» **TASK ITEM**
Repeat the lines below exactly as written, please, from the line with "キャンセル・返品・交換は一切お受けしておりません。" to the line with "また、土・日・祝日は休業とさせていただいておりますので、", both lines included, and no others.

══ DATASET RECORDS ══

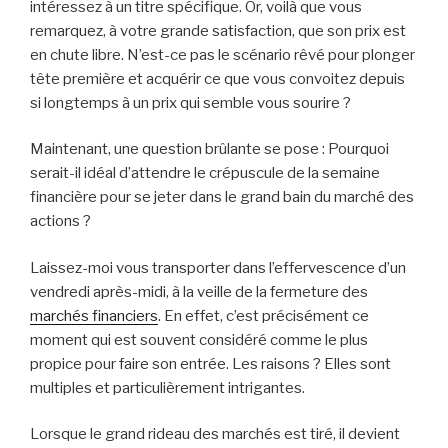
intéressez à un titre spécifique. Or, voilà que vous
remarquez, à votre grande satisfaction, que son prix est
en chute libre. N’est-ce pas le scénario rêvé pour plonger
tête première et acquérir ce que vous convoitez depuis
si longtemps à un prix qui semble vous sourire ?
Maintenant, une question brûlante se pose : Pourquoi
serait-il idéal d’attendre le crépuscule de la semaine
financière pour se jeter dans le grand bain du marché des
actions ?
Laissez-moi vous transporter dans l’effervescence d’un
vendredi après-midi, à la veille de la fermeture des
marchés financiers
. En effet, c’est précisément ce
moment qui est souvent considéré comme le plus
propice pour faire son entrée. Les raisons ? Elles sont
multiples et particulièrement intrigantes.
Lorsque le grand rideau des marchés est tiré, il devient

═══
══ DATASET RECORDS ══

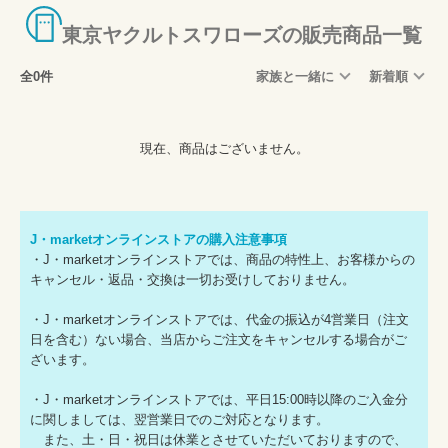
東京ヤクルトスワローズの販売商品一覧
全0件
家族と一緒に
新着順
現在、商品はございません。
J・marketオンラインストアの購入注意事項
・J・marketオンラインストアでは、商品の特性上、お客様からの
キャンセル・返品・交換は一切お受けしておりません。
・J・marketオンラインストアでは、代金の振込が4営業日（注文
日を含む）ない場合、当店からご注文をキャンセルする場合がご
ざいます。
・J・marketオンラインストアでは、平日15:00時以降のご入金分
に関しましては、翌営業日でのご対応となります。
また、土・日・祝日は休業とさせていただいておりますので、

═══

» **ANSWER**
キャンセル・返品・交換は一切お受けしておりません。
・J・marketオンラインストアでは、代金の振込が4営業日（注文
日を含む）ない場合、当店からご注文をキャンセルする場合がご
ざいます。
・J・marketオンラインストアでは、平日15:00時以降のご入金分
に関しましては、翌営業日でのご対応となります。
また、土・日・祝日は休業とさせていただいておりますので、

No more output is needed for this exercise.